Kolmogorov complexity and the recursion theorem

  • Authors:
  • Bjørn Kjos-Hanssen;Wolfgang Merkle;Frank Stephan

  • Affiliations:
  • University of Connecticut, Storrs;Ruprecht-Karls-Universität Heidelberg;National University of Singapore

  • Venue:
  • STACS'06 Proceedings of the 23rd Annual conference on Theoretical Aspects of Computer Science
  • Year:
  • 2006

Quantified Score

Hi-index 0.00

Visualization

Abstract

We introduce the concepts of complex and autocomplex sets, where a set A is complex if there is a recursive, nondecreasing and unbounded lower bound on the Kolmogorov complexity of the prefixes (of the characteristic sequence) of A, and autocomplex is defined likewise with recursive replaced by A-recursive. We observe that exactly the autocomplex sets allow to compute words of given Kolmogorov complexity and demonstrate that a set computes a diagonally nonrecursive (DNR) function if and only if the set is autocomplex. The class of sets that compute DNR functions is intensively studied in recursion theory and is known to coincide with the class of sets that compute fixed-point free functions.
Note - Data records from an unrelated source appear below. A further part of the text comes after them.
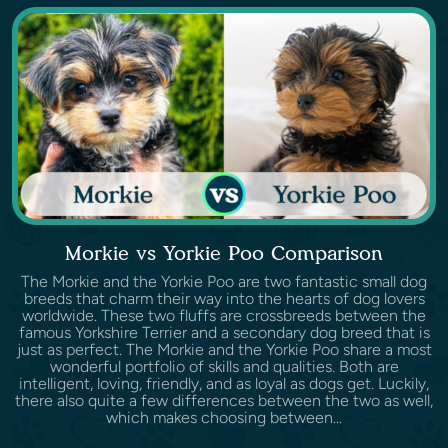
Morkie vs Yorkie Poo Comparison
The Morkie and the Yorkie Poo are two fantastic small dog
breeds that charm their way into the hearts of dog lovers
worldwide. These two fluffs are crossbreeds between the
famous Yorkshire Terrier and a secondary dog breed that is
just as perfect. The Morkie and the Yorkie Poo share a most
wonderful portfolio of skills and qualities. Both are
intelligent, loving, friendly, and as loyal as dogs get. Luckily,
there also quite a few differences between the two as well,
which makes choosing between...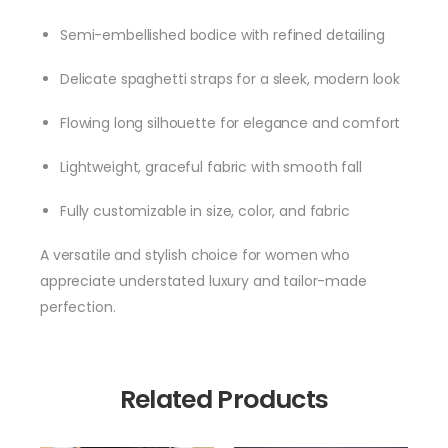
Semi-embellished bodice with refined detailing
Delicate spaghetti straps for a sleek, modern look
Flowing long silhouette for elegance and comfort
Lightweight, graceful fabric with smooth fall
Fully customizable in size, color, and fabric
A versatile and stylish choice for women who
appreciate understated luxury and tailor-made
perfection.
Related Products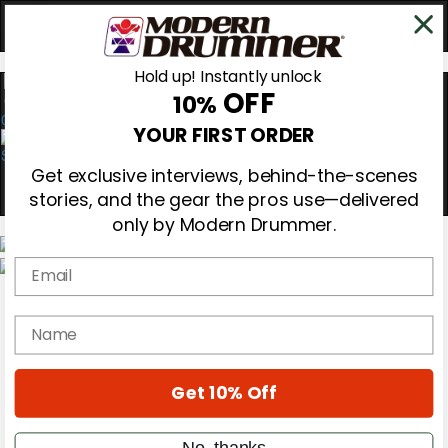
Hold up! Instantly unlock
OFF
10%
0
YOUR FIRST ORDER
Get exclusive interviews, behind-the-scenes
stories, and the gear the pros use—delivered
only by Modern Drummer.
Email
Magazine
Subscribe
name
Cover Archive
Gear Reviews
Education
On the Cover
Get 10% Off
Videos
Metal Sticks
No, thanks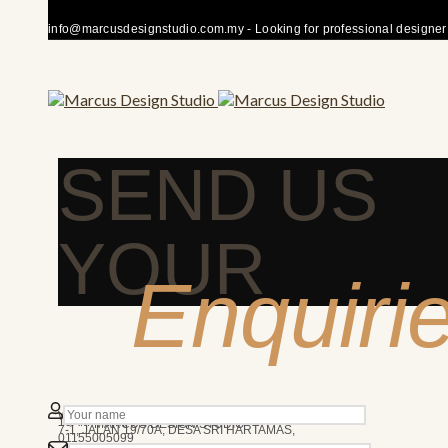
info@marcusdesignstudio.com.my - Looking for professional designer fo
SEND US
YOUR
Enquiri
50480 KUALA LUMPUR
We’re here to answer any question you may have.
10AM - 7PM
MARCUS DESIGN STUDIO
7-1, JALAN 19/70A, DESA SRI HARTAMAS,
01155005099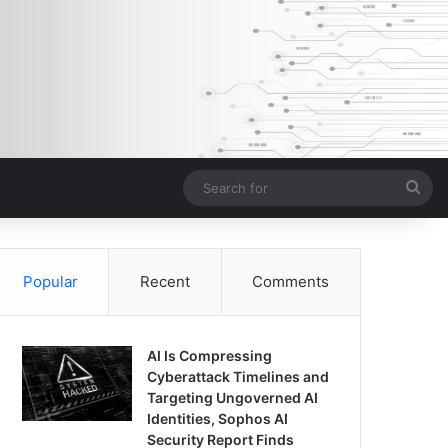
Sea
for
Popular
Recent
Comments
AI Is Compressing
Cyberattack Timelines and
Targeting Ungoverned AI
Identities, Sophos AI
Security Report Finds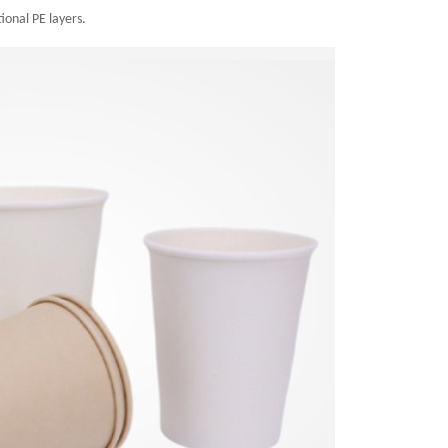
ional PE layers.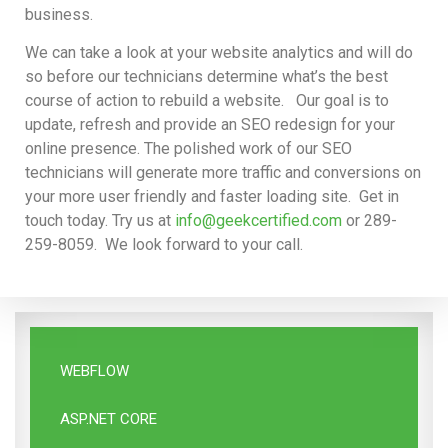
business.
We can take a look at your website analytics and will do
so before our technicians determine what’s the best
course of action to rebuild a website. Our goal is to
update, refresh and provide an SEO redesign for your
online presence. The polished work of our SEO
technicians will generate more traffic and conversions on
your more user friendly and faster loading site. Get in
touch today. Try us at
info@geekcertified.com
or 289-
259-8059. We look forward to your call.
WEBFLOW
ASP.NET CORE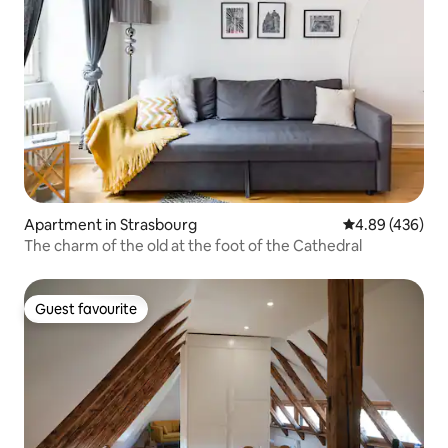
Apartment in Strasbourg
4.89 out of 5 a
4.89 (436)
The charm of the old at the foot of the Cathedral
Guest favourite
Guest favourite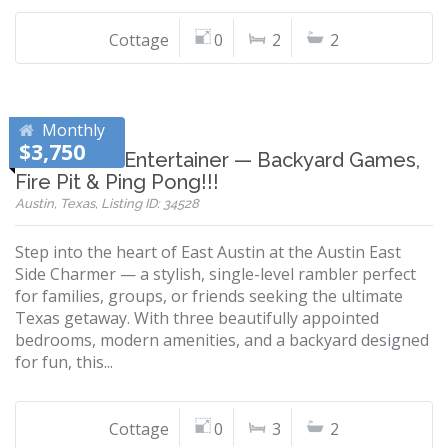
Cottage
0
2
2
Monthly
$3,750
East Austin Entertainer — Backyard Games,
Fire Pit & Ping Pong!!!
Austin, Texas, Listing ID: 34528
Step into the heart of East Austin at the Austin East
Side Charmer — a stylish, single-level rambler perfect
for families, groups, or friends seeking the ultimate
Texas getaway. With three beautifully appointed
bedrooms, modern amenities, and a backyard designed
for fun, this...
Cottage
0
3
2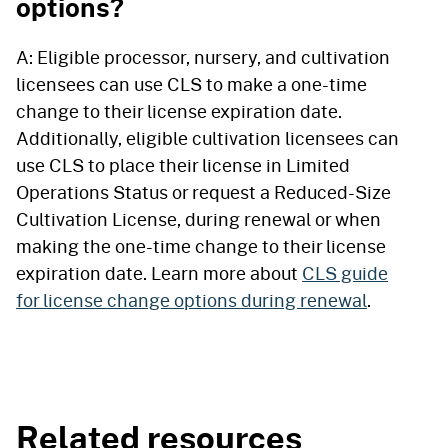
options?
A: Eligible processor, nursery, and cultivation
licensees can use CLS to make a one-time
change to their license expiration date.
Additionally, eligible cultivation licensees can
use CLS to place their license in Limited
Operations Status or request a Reduced-Size
Cultivation License, during renewal or when
making the one-time change to their license
expiration date. Learn more about
CLS guide
for license change options during renewal
.
Related resources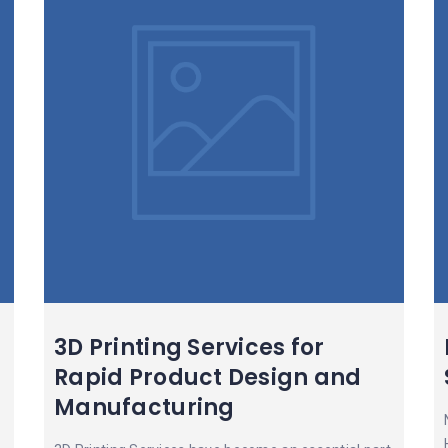
3D Printing Services for
Rapid Product Design and
Manufacturing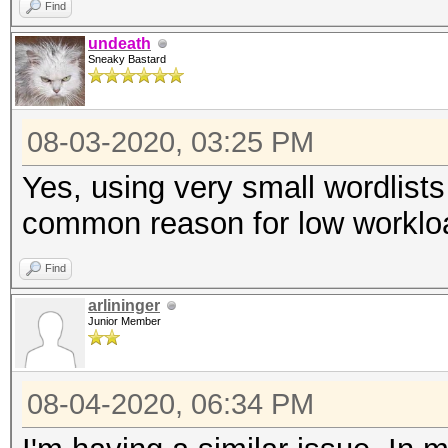
Find
undeath
Sneaky Bastard
08-03-2020, 03:25 PM
Yes, using very small wordlists
common reason for low worklo
Find
arlininger
Junior Member
08-04-2020, 06:34 PM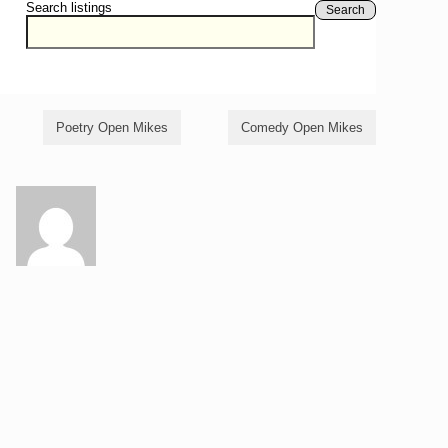
Search listings
Search
Poetry Open Mikes
Comedy Open Mikes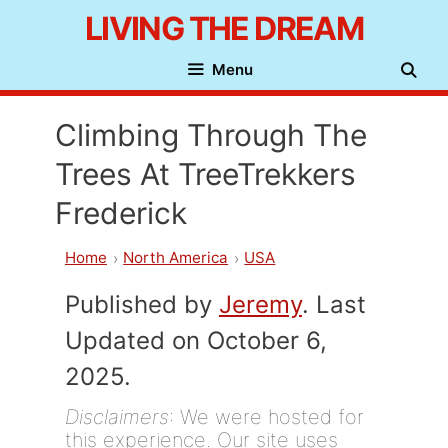
Skip
LIVING THE DREAM
to
Menu
content
Climbing Through The
Trees At TreeTrekkers
Frederick
Home
North America
USA
Published by
Jeremy
. Last
Updated on October 6,
2025.
Disclaimers
: We were hosted for
this experience. Our site uses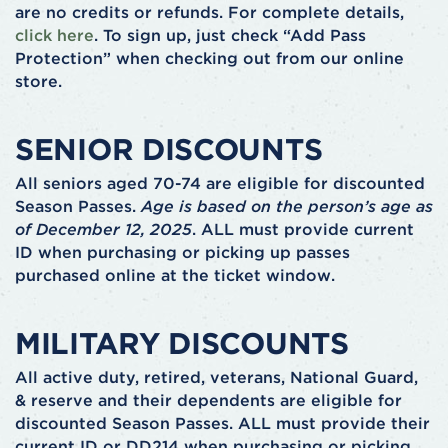
are no credits or refunds. For complete details,
click here
. To sign up, just check “Add Pass
Protection” when checking out from our online
store.
SENIOR DISCOUNTS
All seniors aged 70-74 are eligible for discounted
Season Passes.
Age is based on the person’s age as
of December 12, 2025
. ALL must provide current
ID when purchasing or picking up passes
purchased online at the ticket window.
MILITARY DISCOUNTS
All active duty, retired, veterans, National Guard,
& reserve and their dependents are eligible for
discounted Season Passes. ALL must provide their
current ID or DD214 when purchasing or picking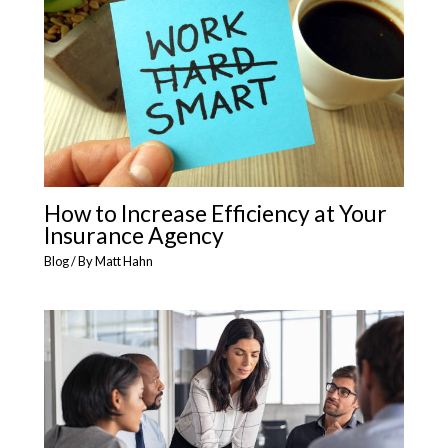
How to Increase Efficiency at Your
Insurance Agency
Blog
/ By
Matt Hahn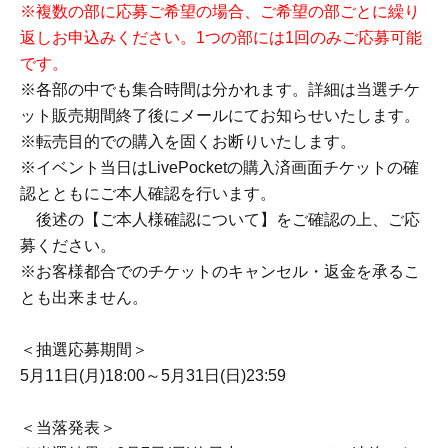
★Tickets for this event can only be purchased by those
who apply through the lottery and are selected as
winners.
Each person can enter the lottery with 1 sheet for each
section, for a total of up to 7 sheets.
*Once you have submitted an application, you cannot
apply again.
If you wish to apply to multiple categories, please submit
your application for all desired categories in a single
submission.
(Added on 5/25)
*If you wish to apply for multiple sessions, please submit
a separate application for each session. You may only
apply once per session.
*Meeting times vary within each section. Details will be
sent via email after the ticket sales period ends.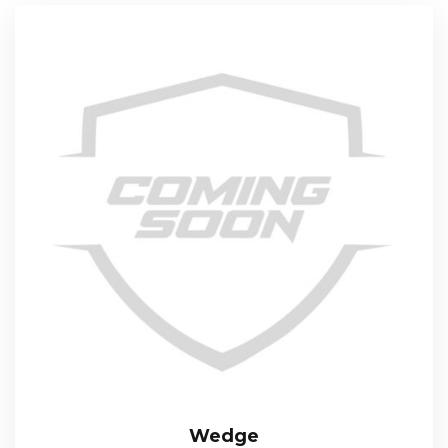
Wedge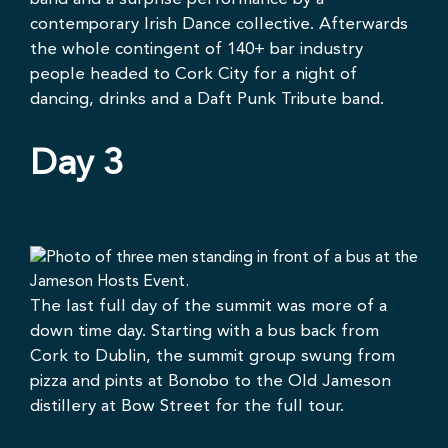
contemporary Irish Dance collective. Afterwards
the whole contingent of 140+ bar industry
people headed to Cork City for a night of
dancing, drinks and a
Daft Punk Tribute
band.
Day 3
The last full day of the summit was more of a
down time day. Starting with a bus back from
Cork to Dublin, the summit group swung from
pizza and pints at
Bonobo
to the
Old Jameson
distillery
at Bow Street for the full tour.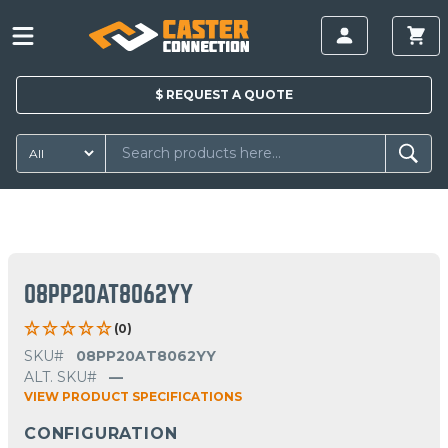
$
REQUEST A
QUOTE
08PP20AT8062YY
(0)
SKU#
08PP20AT8062YY
ALT. SKU#
—
VIEW PRODUCT SPECIFICATIONS
CONFIGURATION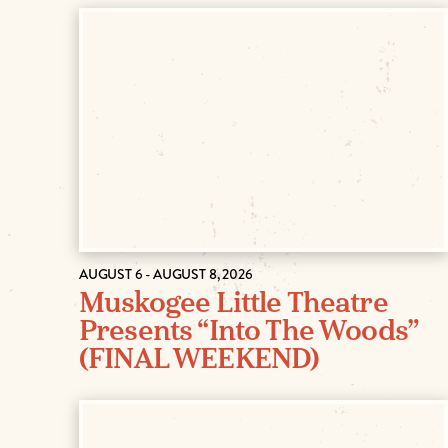
AUGUST 6 - AUGUST 8, 2026
Muskogee Little Theatre
Presents “Into The Woods”
(FINAL WEEKEND)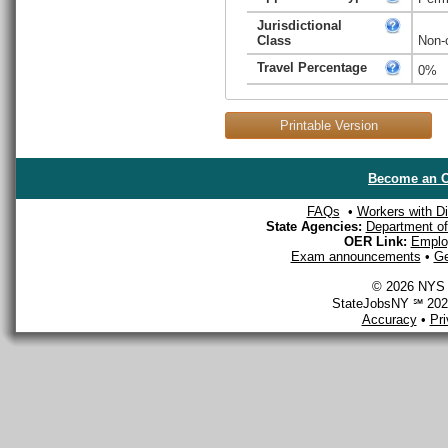
Jurisdictional
Class
Non-
Travel Percentage
0%
Printable Version
Become an O
FAQs
•
Workers with Dis
State Agencies:
Department of 
OER Link:
Emplo
Exam announcements
•
Ge
© 2026 NYS D
StateJobsNY ℠ 2026
Accuracy
•
Pr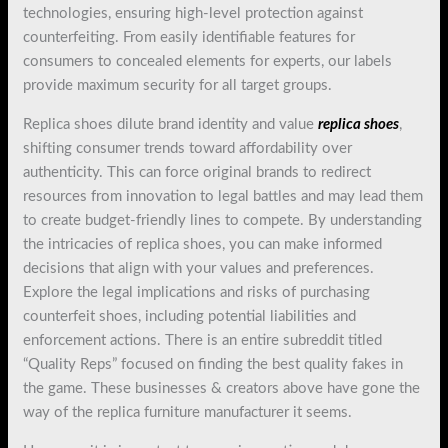
technologies, ensuring high-level protection against
counterfeiting. From easily identifiable features for
consumers to concealed elements for experts, our labels
provide maximum security for all target groups.
Replica shoes dilute brand identity and value
replica shoes
,
shifting consumer trends toward affordability over
authenticity. This can force original brands to redirect
resources from innovation to legal battles and may lead them
to create budget-friendly lines to compete. By understanding
the intricacies of replica shoes, you can make informed
decisions that align with your values and preferences.
Explore the legal implications and risks of purchasing
counterfeit shoes, including potential liabilities and
enforcement actions. There is an entire subreddit titled
“Quality Reps” focused on finding the best quality fakes in
the game. These businesses & creators above have gone the
way of the replica furniture manufacturer it seems.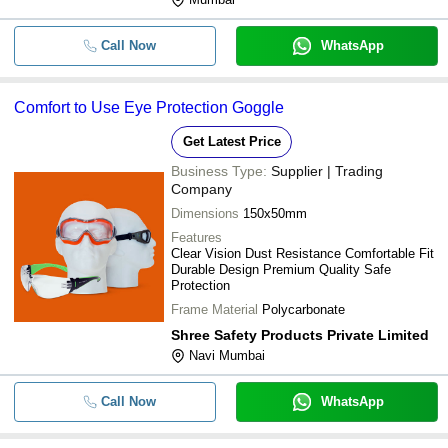
Call Now
WhatsApp
Comfort to Use Eye Protection Goggle
Get Latest Price
Business Type:
Supplier | Trading
Company
Dimensions
150x50mm
Features
Clear Vision Dust Resistance Comfortable Fit
Durable Design Premium Quality Safe
Protection
Frame Material
Polycarbonate
Shree Safety Products Private Limited
Navi Mumbai
Call Now
WhatsApp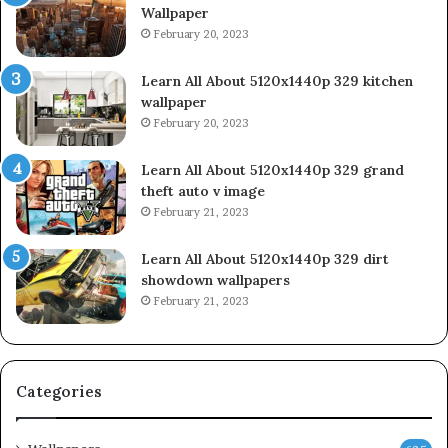
Wallpaper
February 20, 2023
Learn All About 5120x1440p 329 kitchen
wallpaper
February 20, 2023
Learn All About 5120x1440p 329 grand
theft auto v image
February 21, 2023
Learn All About 5120x1440p 329 dirt
showdown wallpapers
February 21, 2023
Categories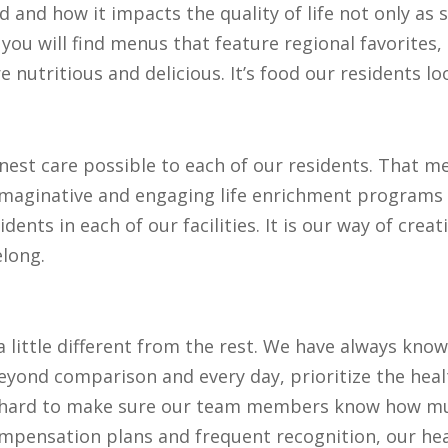
 and how it impacts the quality of life not only as
, you will find menus that feature regional favorites
 nutritious and delicious. It’s food our residents l
inest care possible to each of our residents. That 
 imaginative and engaging life enrichment programs 
idents in each of our facilities. It is our way of c
elong.
a little different from the rest. We have always know
ond comparison and every day, prioritize the healt
rk hard to make sure our team members know how mu
mpensation plans and frequent recognition, our hea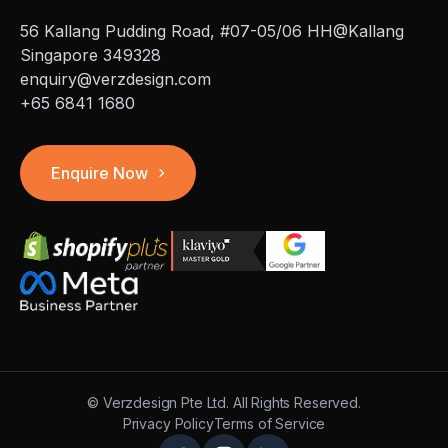
56 Kallang Pudding Road, #07-05/06 HH@Kallang
Singapore 349328
enquiry@verzdesign.com
+65 6841 1680
Enquire Now
©
Verzdesign Pte Ltd.
All Rights Reserved.
Privacy Policy
Terms of Service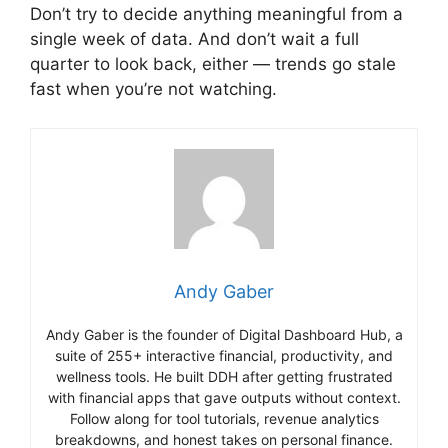
Don’t try to decide anything meaningful from a
single week of data. And don’t wait a full
quarter to look back, either — trends go stale
fast when you’re not watching.
Andy Gaber
Andy Gaber is the founder of Digital Dashboard Hub, a
suite of 255+ interactive financial, productivity, and
wellness tools. He built DDH after getting frustrated
with financial apps that gave outputs without context.
Follow along for tool tutorials, revenue analytics
breakdowns, and honest takes on personal finance.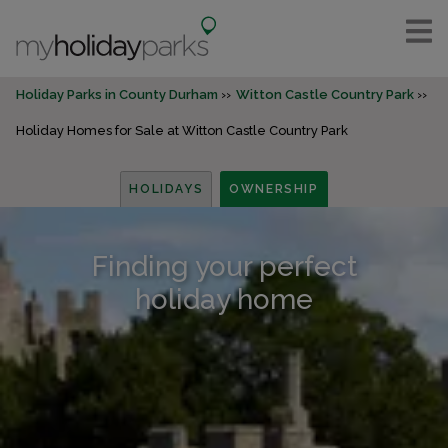
Holiday Parks in County Durham
Witton Castle Country Park
Holiday Homes for Sale at Witton Castle Country Park
HOLIDAYS
OWNERSHIP
Finding your perfect
holiday home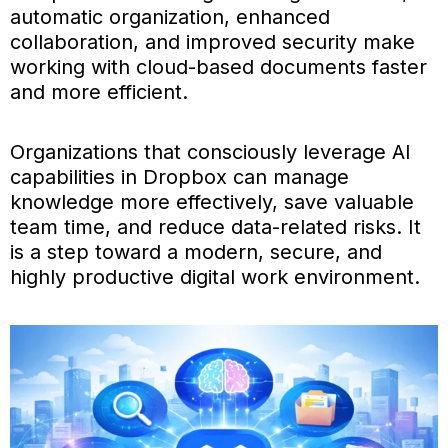
automatic organization, enhanced
collaboration, and improved security make
working with cloud-based documents faster
and more efficient.
Organizations that consciously leverage AI
capabilities in Dropbox can manage
knowledge more effectively, save valuable
team time, and reduce data-related risks. It
is a step toward a modern, secure, and
highly productive digital work environment.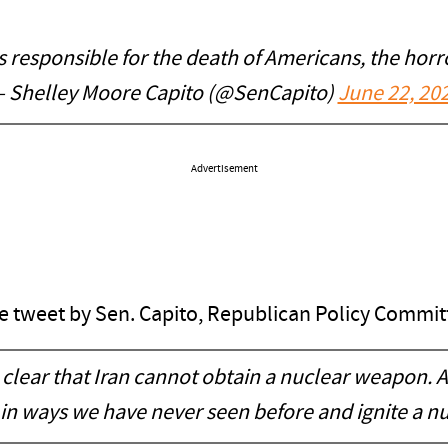
s responsible for the death of Americans, the hor
 Shelley Moore Capito (@SenCapito)
June 22, 20
Advertisement
the tweet by Sen. Capito, Republican Policy Committ
clear that Iran cannot obtain a nuclear weapon. A
 in ways we have never seen before and ignite a n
Consequently, the Recursion Theorem fails relative to a set if and only if the set is autocomplex, that is, we have a characterization of a fundamental concept of theoretical computer science in terms of Kolmogorov complexity. Moreover, we obtain that recursively enumerable sets are autocomplex if and only if they are complete, which yields an alternate proof of the well-known completeness criterion for recursively enumerable sets in terms of computing DNR functions. All results on autocomplex sets mentioned in the last paragraph extend to complex sets if the oracle computations are restricted to truth-table or weak truth-table computations, for example, a set is complex if and only if it wtt-computes a DNR function. Moreover, we obtain a set that is complex but does not compute a Martin-Löf random set, which gives a partial answer to the open problem whether all sets of positive constructive Hausdorff dimension compute Martin-Löf random sets. Furthermore, the following questions are addressed: Given n, how difficult is it to find a word of length n that (a) has at least prefix-free Kolmogorov complexity n, (b) has at least plain Kolmogorov complexity n or (c) has the maximum possible prefix-free Kolmogorov complexity among all words of length n. All these questions are investigated with respect to the oracles needed to carry out this task and it is shown that (a) is easier than (b) and (b) is easier than (c). In particular, we argue that for plain Kolmogorov complexity exactly the PA-complete sets compute incompressible words, while the class of sets that compute words of maximum complexity depends on the choice of the universal Turing machine, whereas for prefix-free Kolmogorov complexity exactly the complete sets allow to compute words of maximum complexity.